# [Texte]

La vie dans la plaine libre mais nue, sans arbres, sans variété d’aspects, reste donc trop monotone, trop une pour que les habitants de la steppe puissent se modifier et progresser spontanément sous l’influence du milieu. A moins de secousses violentes causées par les incursions d’étrangers, par de longues sécheresses des incendies ou d’autres événements qui les forcent à l’émigration, ils en restent au même degré de civilisation pendant une période indéfinie de siècles. Mais ces révolutions imprévues dans leur existence peuvent se produire soudain, et alors la population tout entière, avec enfants, femmes et vieillards, avec animaux et objets de campement, se déplace en bloc. L’exode est complet.

Des peuplades d’agriculteurs, vivant à l’écart les uns des autres, en des milieux divers, ici dans les vallons des montagnes, ailleurs sur les rivages des lacs, au bord des ruisseaux ou des clairières de forêts, ne pourraient se rassembler ainsi en armées immenses, et d’ailleurs elles seraient retenues par la force d’attraction de leurs intérêts locaux, par cet esprit conservateur qui s’est asservi toutes les sociétés agricoles. Mais des bergers nomades, unifiés par les occupations, les mœurs, le genre de vie, aussi bien que par l’aspect de la nature environnante, n’ont point de pareils liens à briser : accoutumés à la course à travers les steppes, ils peuvent se masser facilement ; ne laissant point de traînards derrière elle, une nation entière peut se grouper dans un seul plissement de la steppe.

# [Données fournies]
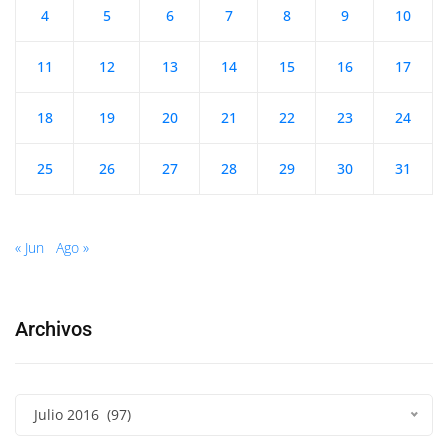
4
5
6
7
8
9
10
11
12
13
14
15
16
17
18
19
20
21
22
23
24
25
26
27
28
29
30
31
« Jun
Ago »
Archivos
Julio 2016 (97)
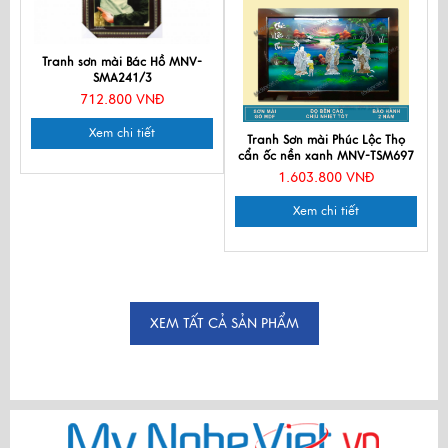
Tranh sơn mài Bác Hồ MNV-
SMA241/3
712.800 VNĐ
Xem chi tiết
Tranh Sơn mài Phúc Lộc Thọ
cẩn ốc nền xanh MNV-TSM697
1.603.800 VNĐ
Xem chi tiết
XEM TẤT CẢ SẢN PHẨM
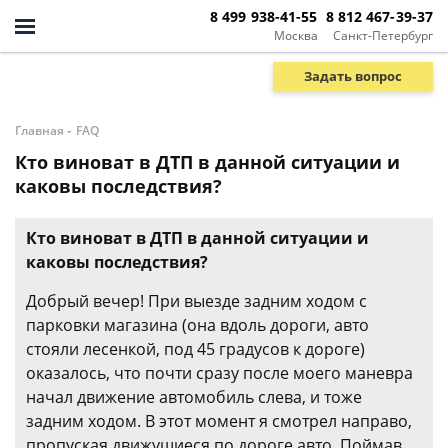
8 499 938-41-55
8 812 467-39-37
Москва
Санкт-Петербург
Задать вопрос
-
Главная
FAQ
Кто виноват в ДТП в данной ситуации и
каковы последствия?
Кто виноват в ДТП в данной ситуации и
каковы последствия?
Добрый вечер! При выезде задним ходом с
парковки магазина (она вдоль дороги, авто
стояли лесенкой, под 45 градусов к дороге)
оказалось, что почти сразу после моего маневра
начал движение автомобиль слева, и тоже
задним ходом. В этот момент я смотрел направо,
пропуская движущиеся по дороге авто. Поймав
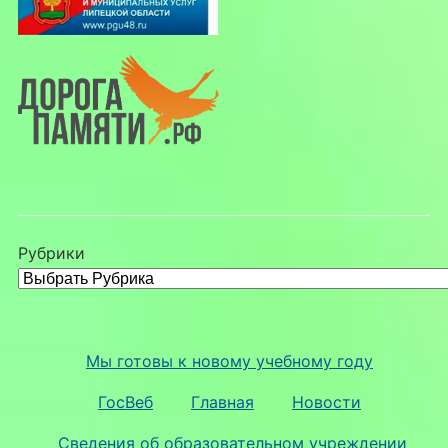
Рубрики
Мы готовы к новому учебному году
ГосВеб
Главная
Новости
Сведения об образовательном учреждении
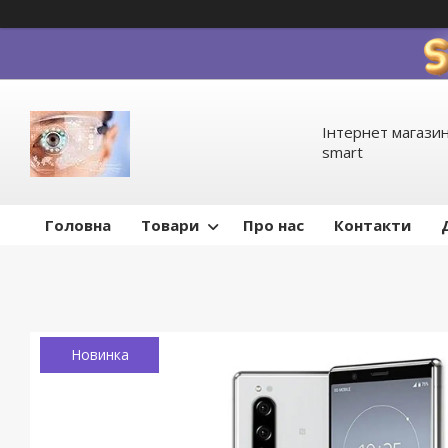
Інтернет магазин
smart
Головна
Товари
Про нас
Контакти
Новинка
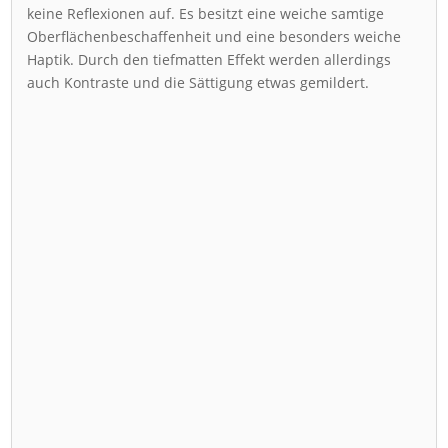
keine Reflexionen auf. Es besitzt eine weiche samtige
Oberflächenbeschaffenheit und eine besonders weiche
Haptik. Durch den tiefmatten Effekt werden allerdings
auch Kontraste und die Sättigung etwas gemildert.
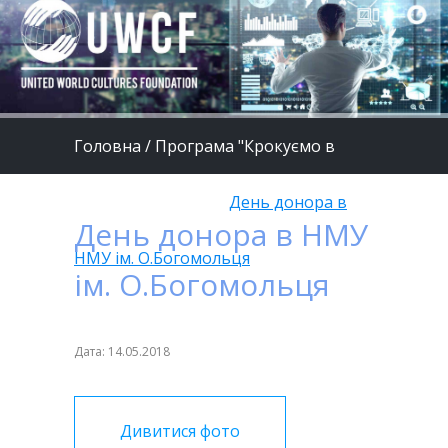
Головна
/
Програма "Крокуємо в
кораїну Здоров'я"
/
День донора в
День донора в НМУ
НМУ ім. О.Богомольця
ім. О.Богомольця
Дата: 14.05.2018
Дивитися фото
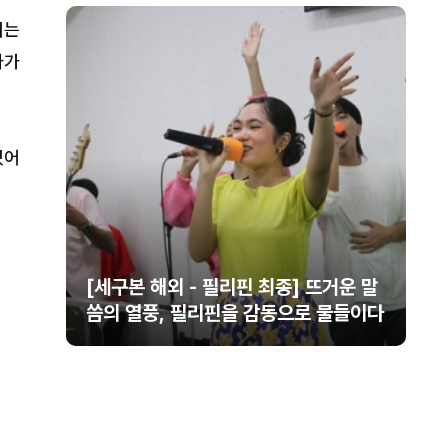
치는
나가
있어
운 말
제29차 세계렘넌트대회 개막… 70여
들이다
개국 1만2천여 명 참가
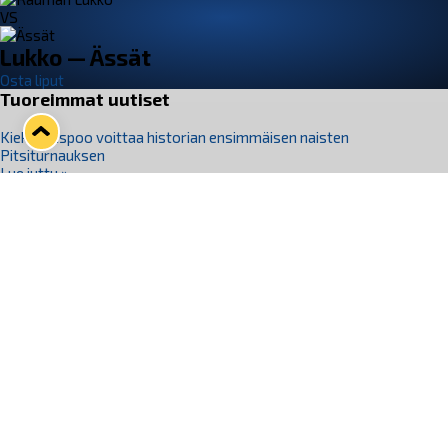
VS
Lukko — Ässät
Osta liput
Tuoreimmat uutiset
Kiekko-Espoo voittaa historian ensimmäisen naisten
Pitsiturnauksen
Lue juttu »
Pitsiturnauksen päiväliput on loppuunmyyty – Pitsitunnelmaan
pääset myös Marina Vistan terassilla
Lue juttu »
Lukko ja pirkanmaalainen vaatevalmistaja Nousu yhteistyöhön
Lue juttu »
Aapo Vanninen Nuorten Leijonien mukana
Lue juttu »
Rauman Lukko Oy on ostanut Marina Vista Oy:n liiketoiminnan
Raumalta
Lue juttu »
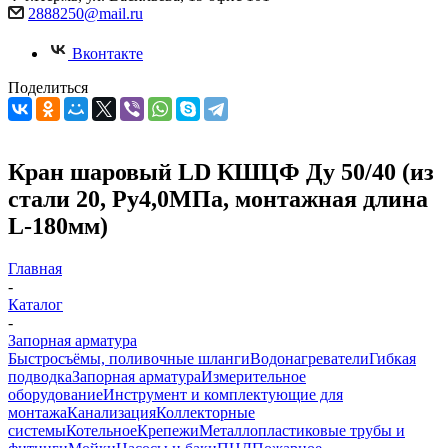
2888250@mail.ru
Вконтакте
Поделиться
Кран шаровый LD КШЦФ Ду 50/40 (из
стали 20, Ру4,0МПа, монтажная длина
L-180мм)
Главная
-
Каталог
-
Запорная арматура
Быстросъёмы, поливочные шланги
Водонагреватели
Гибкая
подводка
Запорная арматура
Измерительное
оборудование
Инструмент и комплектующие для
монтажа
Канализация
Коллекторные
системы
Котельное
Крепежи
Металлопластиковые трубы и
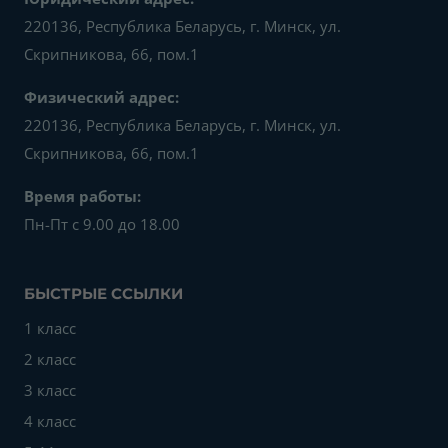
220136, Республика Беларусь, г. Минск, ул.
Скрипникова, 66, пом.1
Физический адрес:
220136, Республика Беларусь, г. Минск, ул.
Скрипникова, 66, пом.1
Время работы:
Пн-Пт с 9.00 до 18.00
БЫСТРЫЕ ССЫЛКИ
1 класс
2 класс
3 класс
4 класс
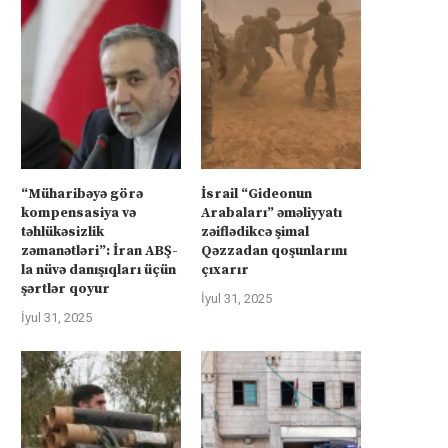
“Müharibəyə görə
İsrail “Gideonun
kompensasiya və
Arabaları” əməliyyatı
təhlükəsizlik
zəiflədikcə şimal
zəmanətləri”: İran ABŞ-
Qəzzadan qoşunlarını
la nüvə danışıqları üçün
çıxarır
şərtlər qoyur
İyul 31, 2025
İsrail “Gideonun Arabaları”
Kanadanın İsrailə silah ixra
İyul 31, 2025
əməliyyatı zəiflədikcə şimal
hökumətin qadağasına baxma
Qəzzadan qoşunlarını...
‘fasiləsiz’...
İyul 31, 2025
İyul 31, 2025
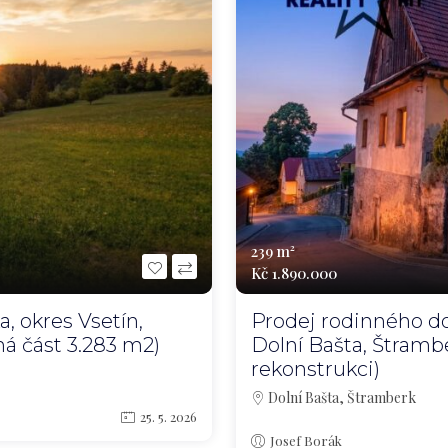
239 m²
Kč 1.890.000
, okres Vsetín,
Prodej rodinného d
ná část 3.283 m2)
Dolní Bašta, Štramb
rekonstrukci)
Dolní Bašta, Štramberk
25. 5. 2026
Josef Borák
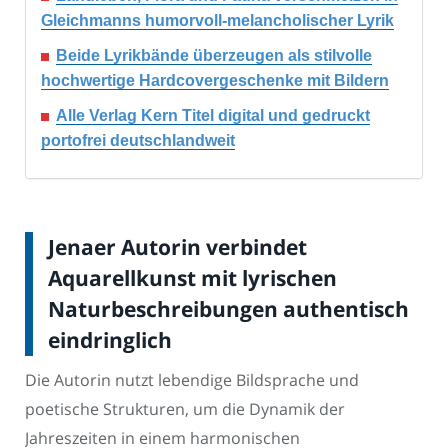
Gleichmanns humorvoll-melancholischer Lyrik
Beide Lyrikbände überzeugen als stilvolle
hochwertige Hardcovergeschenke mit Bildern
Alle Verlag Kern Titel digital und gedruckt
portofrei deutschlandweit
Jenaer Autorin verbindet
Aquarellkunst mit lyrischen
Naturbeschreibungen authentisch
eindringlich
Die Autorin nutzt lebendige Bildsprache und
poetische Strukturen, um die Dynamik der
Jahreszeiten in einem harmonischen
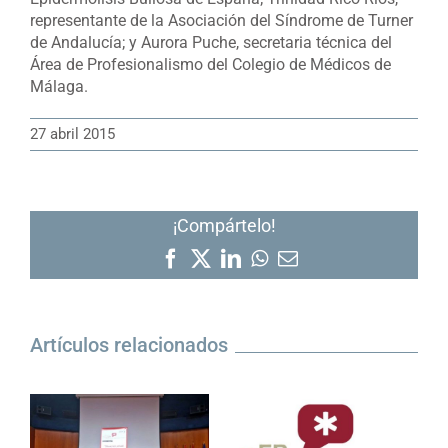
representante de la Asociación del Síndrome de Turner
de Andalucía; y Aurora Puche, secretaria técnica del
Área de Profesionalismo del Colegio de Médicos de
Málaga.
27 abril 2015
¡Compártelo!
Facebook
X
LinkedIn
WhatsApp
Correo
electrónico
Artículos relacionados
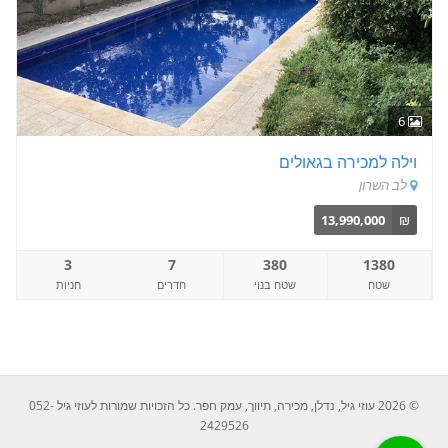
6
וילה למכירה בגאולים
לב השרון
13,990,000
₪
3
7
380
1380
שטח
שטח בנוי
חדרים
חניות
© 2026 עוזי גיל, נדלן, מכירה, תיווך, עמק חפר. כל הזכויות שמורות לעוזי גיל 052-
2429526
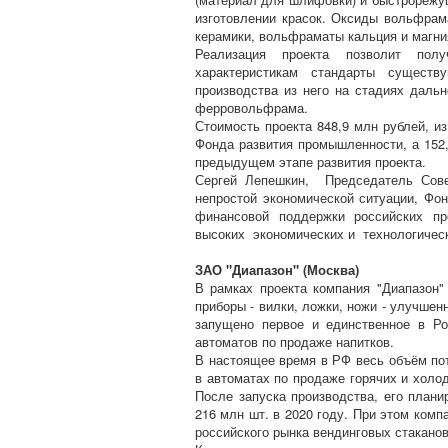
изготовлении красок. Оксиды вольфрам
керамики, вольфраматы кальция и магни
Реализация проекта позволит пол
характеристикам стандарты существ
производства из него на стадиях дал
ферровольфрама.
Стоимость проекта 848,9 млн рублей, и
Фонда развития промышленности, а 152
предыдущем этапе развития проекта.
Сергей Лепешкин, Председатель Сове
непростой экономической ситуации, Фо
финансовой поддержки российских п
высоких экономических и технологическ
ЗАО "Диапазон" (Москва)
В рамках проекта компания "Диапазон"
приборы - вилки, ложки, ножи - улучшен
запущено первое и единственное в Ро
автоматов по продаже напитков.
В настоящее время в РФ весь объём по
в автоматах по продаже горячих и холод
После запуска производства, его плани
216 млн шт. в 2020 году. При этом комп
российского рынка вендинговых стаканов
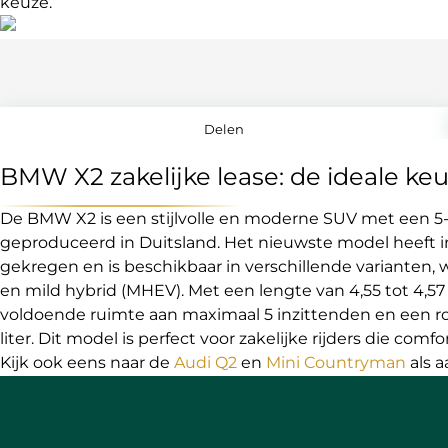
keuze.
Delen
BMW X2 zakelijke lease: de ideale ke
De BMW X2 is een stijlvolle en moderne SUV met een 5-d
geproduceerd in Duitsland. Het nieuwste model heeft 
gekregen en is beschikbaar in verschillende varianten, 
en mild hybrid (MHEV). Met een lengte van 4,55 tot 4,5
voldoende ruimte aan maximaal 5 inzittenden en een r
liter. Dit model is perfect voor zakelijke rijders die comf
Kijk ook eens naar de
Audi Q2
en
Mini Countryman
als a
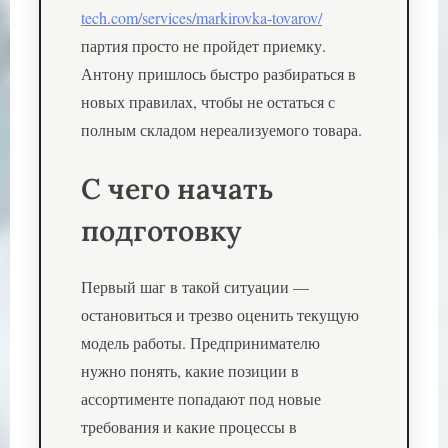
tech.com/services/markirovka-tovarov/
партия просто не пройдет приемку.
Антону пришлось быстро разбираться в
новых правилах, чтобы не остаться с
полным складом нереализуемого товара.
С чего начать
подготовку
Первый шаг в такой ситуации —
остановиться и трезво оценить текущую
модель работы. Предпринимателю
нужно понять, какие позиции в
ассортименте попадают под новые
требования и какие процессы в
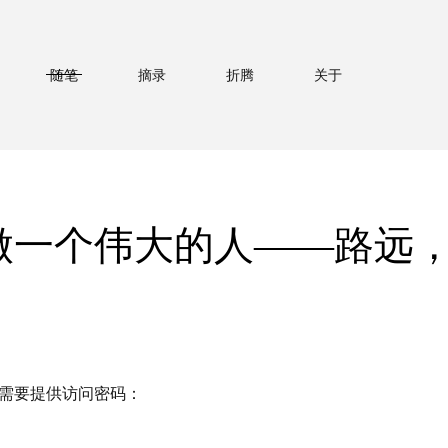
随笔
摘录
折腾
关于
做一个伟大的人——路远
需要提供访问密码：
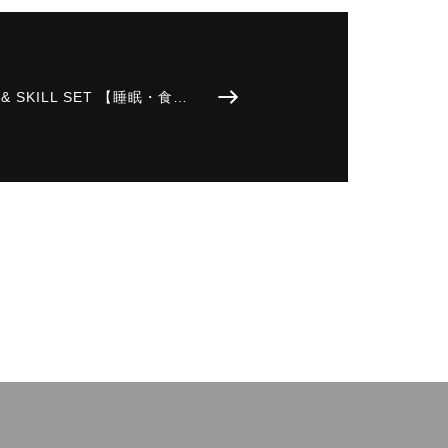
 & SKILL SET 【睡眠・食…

# [Exercice 1]
D'après le texte sur la vie dans la steppe, quels événements peuvent contraindre ses habitants à l'émigration ?
# [Exercice 2]
Poursuivez le texte sur les bergers nomades de la steppe après sa dernière phrase.
Les lignes fournies ne sont pas nécessaires.

# [Votre réponse 1]
Des incursions d'étrangers, de longues sécheresses, des incendies ou d'autres événements.

# [Votre réponse 2]
Si des régions de la Terre, comme la plaine herbeuse, facilitent les déplacements, donnent même à l’homme l’instinct de migration, il est au contraire des lieux de résidence qui peuvent être considérés comme de véritables prisons, tant le domaine d’habitation se trouve brusquement limité. Telle est la forêt primitive, non pas la forêt qu’on aménage et qu’on transforme en parcs, avec allées, lieux de tir et champ de course, mais la selve dont l’homme a jusqu’à maintenant respecté les arbres géants, ancêtres mystérieux.